__To-do item__
Please repeat the line that has "ufficio.protocollo@pec.comune.sanvito.ca.it" and all lines after it, exactly as they appear, through the end of the entries.

(Recorded data)
[Start of Attachment]

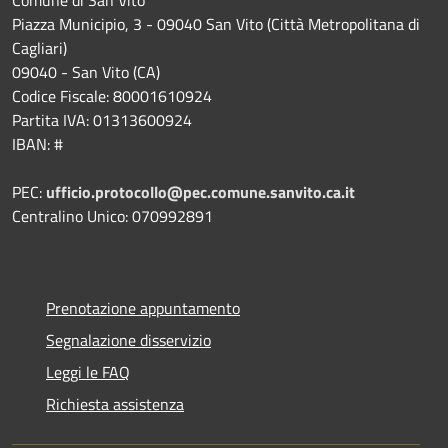
Comune di San Vito
Piazza Municipio, 3 - 09040 San Vito (Città Metropolitana di
Cagliari)
09040 - San Vito (CA)
Codice Fiscale: 80001610924
Partita IVA: 01313600924
IBAN: #
PEC:
ufficio.protocollo@pec.comune.sanvito.ca.it
Centralino Unico: 070992891
Prenotazione appuntamento
Segnalazione disservizio
Leggi le FAQ
Richiesta assistenza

[End of Attachment]

__Result below__
ufficio.protocollo@pec.comune.sanvito.ca.it
Centralino Unico: 070992891
Prenotazione appuntamento
Segnalazione disservizio
Leggi le FAQ
Richiesta assistenza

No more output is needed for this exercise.